Por los ataques a los agentes suman mas cámaras en los controles de tránsito

Una veintena recibieron agresiones verbales por parte de los infractores y otros quince terminaron hospitalizados por las lesiones que les provocaron.

(PBA) Luego de recurrentes ataques al personal de tránsito y una violencia que se adueña de las calles, decidieron incorporar cámaras a operativos vehiculares. En lo que va del año, una veintena recibieron agresiones verbales por parte de los infractores y otros quince terminaron hospitalizados por las lesiones que les provocaron.

Muchas veces, los agentes se convierten en blanco de aquellos conductores ebrios que se rehúsan a que les quiten el auto o la licencia o por quienes cometen infracciones al volante y tampoco asumen que deberán pagar una multa; ni hablar de los involucrados en choques.

Hace cuatro meses, la Subsecretaría comenzó a instalar cámaras de alta calidad en los cascos de algunos inspectores para registrar qué los hechos. “Te doy una patada en la cabeza y un codazo en la ceja y te tiro al medio de la calle. Estás en la puerta de mi negocio. ¡Salame! Y vos negrita no provoqués que te doy una patada en el orto a vos también”, así respondieron dos hombres cuando se les pidió que corrieran su autos estacionados sobre una vereda y destaparan una patente.
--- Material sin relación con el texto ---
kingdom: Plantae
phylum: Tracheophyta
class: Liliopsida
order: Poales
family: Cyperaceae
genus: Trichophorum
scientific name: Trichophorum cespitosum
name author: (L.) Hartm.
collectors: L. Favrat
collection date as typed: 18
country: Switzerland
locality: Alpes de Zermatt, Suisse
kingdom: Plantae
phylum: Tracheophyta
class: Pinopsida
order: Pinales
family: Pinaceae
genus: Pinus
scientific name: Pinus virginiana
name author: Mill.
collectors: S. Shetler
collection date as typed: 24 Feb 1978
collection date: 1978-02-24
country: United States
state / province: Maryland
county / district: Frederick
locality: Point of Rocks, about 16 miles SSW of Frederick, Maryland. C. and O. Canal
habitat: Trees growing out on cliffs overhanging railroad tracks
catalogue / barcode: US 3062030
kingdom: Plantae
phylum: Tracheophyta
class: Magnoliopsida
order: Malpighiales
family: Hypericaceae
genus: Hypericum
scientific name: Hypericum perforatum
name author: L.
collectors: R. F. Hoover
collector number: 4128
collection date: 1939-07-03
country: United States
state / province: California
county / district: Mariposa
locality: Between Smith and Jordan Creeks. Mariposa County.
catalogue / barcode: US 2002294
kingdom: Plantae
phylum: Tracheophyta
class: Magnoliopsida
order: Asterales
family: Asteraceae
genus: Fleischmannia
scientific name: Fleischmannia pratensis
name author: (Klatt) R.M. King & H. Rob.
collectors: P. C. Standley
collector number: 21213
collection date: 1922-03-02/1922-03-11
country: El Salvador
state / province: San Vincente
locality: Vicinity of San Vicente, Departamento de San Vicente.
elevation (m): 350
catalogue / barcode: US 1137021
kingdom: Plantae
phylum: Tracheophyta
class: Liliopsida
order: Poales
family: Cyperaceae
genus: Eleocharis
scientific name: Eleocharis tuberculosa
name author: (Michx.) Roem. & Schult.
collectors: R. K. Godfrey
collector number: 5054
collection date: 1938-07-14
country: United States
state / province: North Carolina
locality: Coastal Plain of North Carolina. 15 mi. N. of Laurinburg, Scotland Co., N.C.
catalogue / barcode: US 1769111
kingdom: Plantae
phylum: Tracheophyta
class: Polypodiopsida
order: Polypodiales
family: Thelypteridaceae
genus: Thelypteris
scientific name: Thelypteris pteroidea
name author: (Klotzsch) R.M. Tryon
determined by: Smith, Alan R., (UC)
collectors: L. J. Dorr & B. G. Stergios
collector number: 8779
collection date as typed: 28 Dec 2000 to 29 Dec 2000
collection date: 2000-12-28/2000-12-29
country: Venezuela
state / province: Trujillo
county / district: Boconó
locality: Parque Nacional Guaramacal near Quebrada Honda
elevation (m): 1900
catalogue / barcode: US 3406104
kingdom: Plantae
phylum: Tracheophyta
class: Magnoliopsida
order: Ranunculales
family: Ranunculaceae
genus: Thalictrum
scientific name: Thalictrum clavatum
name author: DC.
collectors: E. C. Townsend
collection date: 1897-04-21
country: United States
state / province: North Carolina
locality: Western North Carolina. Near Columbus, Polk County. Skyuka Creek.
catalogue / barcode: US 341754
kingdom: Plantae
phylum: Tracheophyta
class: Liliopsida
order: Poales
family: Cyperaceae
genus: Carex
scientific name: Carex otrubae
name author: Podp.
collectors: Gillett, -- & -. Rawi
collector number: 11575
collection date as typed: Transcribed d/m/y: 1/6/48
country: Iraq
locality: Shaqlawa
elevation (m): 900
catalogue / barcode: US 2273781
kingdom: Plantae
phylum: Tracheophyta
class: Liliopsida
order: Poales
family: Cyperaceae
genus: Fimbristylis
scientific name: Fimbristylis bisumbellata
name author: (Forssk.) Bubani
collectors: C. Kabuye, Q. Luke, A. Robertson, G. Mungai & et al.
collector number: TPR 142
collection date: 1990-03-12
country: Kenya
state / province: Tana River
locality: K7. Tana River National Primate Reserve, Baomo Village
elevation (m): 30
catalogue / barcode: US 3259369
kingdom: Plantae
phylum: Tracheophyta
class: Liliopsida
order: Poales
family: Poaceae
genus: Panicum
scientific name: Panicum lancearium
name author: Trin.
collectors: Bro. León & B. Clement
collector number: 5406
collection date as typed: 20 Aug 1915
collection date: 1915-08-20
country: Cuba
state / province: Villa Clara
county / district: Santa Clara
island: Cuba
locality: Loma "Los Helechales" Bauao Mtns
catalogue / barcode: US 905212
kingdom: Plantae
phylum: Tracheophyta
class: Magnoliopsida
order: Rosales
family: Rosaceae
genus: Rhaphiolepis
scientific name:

En la primera mitad del año, según cifras oficiales, la contravención por mal estacionamiento fue la más sancionada (tiene una sanción de $650, según la última actualización del valor de la Unidad Fija, que se rige por el litro de nafta) y representa el 48,3% del total de actas labradas: 792.296.

Además, si la falta ocurre en la zona donde operan las grúas, también puede implicar el acarreo del vehículo, que cuesta $580. A pagar esos montos y a presentar la documentación necesaria para ser multado se negó un automovilista que estacionó en la avenida Díaz Velez al 5000. “No me hagas la multa. Te bajo a golpes, ¡eh!”, amenazó al agente de tránsito.

Tal como revelaron los especialistas, en los operativos de alcoholemia suelen darse la mayor cantidad de ataques, dado que los conductores ebrios tratan de evitar la realización del test. En la Ciudad, en base a los datos recopilados por la Fiscalía porteña, cada una hora y media se demora a un conductor con mayor cantidad de alcohol en sangre que el permitido.